Над окошком месяц - страница 6
Таня, Татка, как её все звали, была полной противоположностью сестрёнки. Она была кареглазая, чёрные волосы были всегда взъерошены, пуговицы у пальтишка вырваны с мясом, а где был хлястик, зияли две большие дырки, оттуда торчала клоками вата. Глаза её, как две огромные сливы, влажно блестели и выдавали её постоянное желание совершить что-то необычное. От неё можно было всего ожидать: и подножки в самом неподходящем месте, и удара по голове тяжёлой сумкой с чернильницей-непроливашкой, перестающей быть в этот момент непроливашкой.
По-видимому, мне очень хотелось им тогда понравиться. Но закончилась блокада, и Балины уехали в свой город, с тех пор я ничего о них не знаю. Просто интересно, что с этой Татки получилось? Из этого бесёнка всё могло выйти. У Ирины, уверен, всё должно быть хорошо. Во всяком случае, мне так хочется.
В школу ходили в любой мороз, и даже перескочивший сорокаградусную шкалу, и в близкий к пятидесяти. Причина здесь может быть и в том, что термометров не было ни у кого, и люди говорили: сегодня холодно (это около сорока градусов), сегодня страшно холодно, дым столбами стоит (это за сорок), невозможно холодно, топор от удара по мёрзлой чурке разлетелся на куски (около или за пятьдесят). Не пускали малышню ни в школу, ни на речку покататься на салазках в поющие и стонущие метели. «Не хватало ещё, чтобы унесло тебя куда-то да завалило снегом, – говорили старшие, – в каком тогда сугробе тебя искать?» В классах было так холодно, что сидели одетые, в рукавицах и шапках, писали карандашами, чернила замерзали в ледышки.
Вспоминается Новый 1944-й, мой первый учебный год. Ёлка в школе. Идёт представление. Все одеты в самое лучшее, самое тёплое. Мы знаем, что после праздничного концерта всем будут давать по кусочку коврижки, потому и терпеливо мёрзнем в холодном зале. Нас развлекают девочки в белых марлевых платьицах, они изображают белых лебедей, но очень уж синие они от холода эти лебеди.
Маруська Толстикова, моя соседка, тоже в марлевом платье, только ещё с деревянным кинжалом, спела песенку о коварстве и любви с такими словами:
При этом она смешно прыгала со своим страшным деревянным кинжалом около «изменщика» с приклеенными криво огромными чёрными усами.
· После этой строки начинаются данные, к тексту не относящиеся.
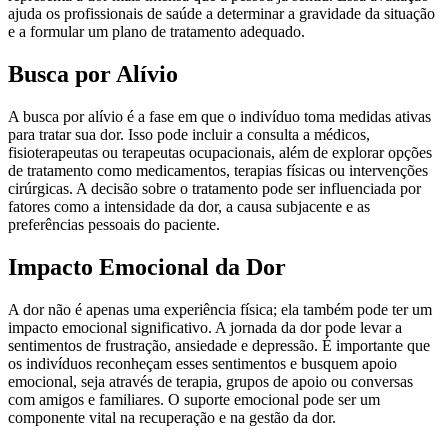
ajuda os profissionais de saúde a determinar a gravidade da situação
e a formular um plano de tratamento adequado.
Busca por Alívio
A busca por alívio é a fase em que o indivíduo toma medidas ativas
para tratar sua dor. Isso pode incluir a consulta a médicos,
fisioterapeutas ou terapeutas ocupacionais, além de explorar opções
de tratamento como medicamentos, terapias físicas ou intervenções
cirúrgicas. A decisão sobre o tratamento pode ser influenciada por
fatores como a intensidade da dor, a causa subjacente e as
preferências pessoais do paciente.
Impacto Emocional da Dor
A dor não é apenas uma experiência física; ela também pode ter um
impacto emocional significativo. A jornada da dor pode levar a
sentimentos de frustração, ansiedade e depressão. É importante que
os indivíduos reconheçam esses sentimentos e busquem apoio
emocional, seja através de terapia, grupos de apoio ou conversas
com amigos e familiares. O suporte emocional pode ser um
componente vital na recuperação e na gestão da dor.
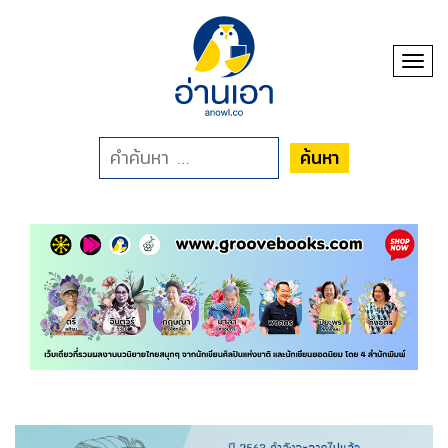
Toggl
ค้นหา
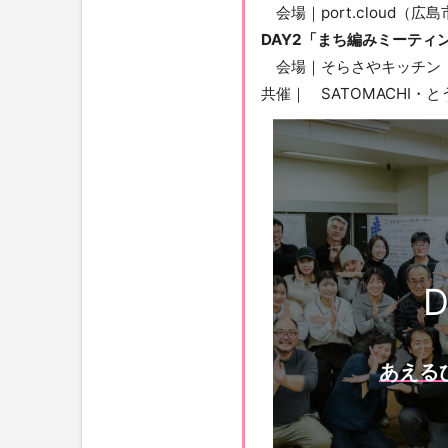
会場｜port.cloud（広島
DAY2「まち編みミーテ
会場｜そらさやキッチン
共催｜ SATOMACHI・
D
あえる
Появились в нашем селе чужие люди, которых называли предателями. Они были под присмотром милиции, и, пожалуй, никто из местных не знал, за что они сосланы, может, потому и относились к ним, как ко всем остальным, без ненависти и презрения. К тому ж Сибирь и без предателей была полна людей с неясным прошлым.
Да и я там не должен был родиться, а где-нибудь в Гродно, Могилёве или на Украине. Оттуда приехали мои деды, а отец с мамой родились уже в Сибири. Их историю я просто обязан поведать.
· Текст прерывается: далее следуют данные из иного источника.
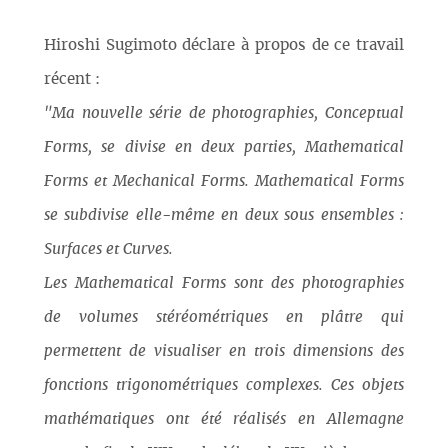
Hiroshi Sugimoto déclare à propos de ce travail
récent :
"Ma nouvelle série de photographies, Conceptual
Forms, se divise en deux parties, Mathematical
Forms et Mechanical Forms. Mathematical Forms
se subdivise elle-même en deux sous ensembles :
Surfaces et Curves.
Les Mathematical Forms sont des photographies
de volumes stéréométriques en plâtre qui
permettent de visualiser en trois dimensions des
fonctions trigonométriques complexes. Ces objets
mathématiques ont été réalisés en Allemagne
Они жили в разных деревнях, стоящих друг от друга в трёх вёрстах. Отец родился в Толстовке, там обосновались переселенцы по столыпинской реформе из Могилёвщины, а мама из Тургеневки, там осели Гродненцы и Брестчане.
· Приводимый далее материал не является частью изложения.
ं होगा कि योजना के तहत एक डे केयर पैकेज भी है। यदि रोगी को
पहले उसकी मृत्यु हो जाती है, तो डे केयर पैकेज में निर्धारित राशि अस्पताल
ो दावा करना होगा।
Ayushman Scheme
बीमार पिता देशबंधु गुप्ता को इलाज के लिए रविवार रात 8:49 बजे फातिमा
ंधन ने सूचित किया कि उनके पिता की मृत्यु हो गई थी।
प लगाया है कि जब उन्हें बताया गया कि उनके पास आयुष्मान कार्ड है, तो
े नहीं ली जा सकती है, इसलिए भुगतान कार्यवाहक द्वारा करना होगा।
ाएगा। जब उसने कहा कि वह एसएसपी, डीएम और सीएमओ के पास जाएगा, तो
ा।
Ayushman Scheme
Воду брали из одной проруби. Кстати, воду этого источника, говорят, признали уникальной, скоро будут продавать в бутылках. И вот однажды там встретились пятнадцатилетняя Ганна, по метрике – Она, и шестнадцатилетний Яков. Ганна (Она) уронила в прорубь ведро, а Яков вынул его, дал ей свои рукавицы согреть окоченевшие руки. Через год поженились. За долгую совместную жизнь народили детей – половина сероглазых блондинов – в отца, половина чернявых, кареглазых – в мать.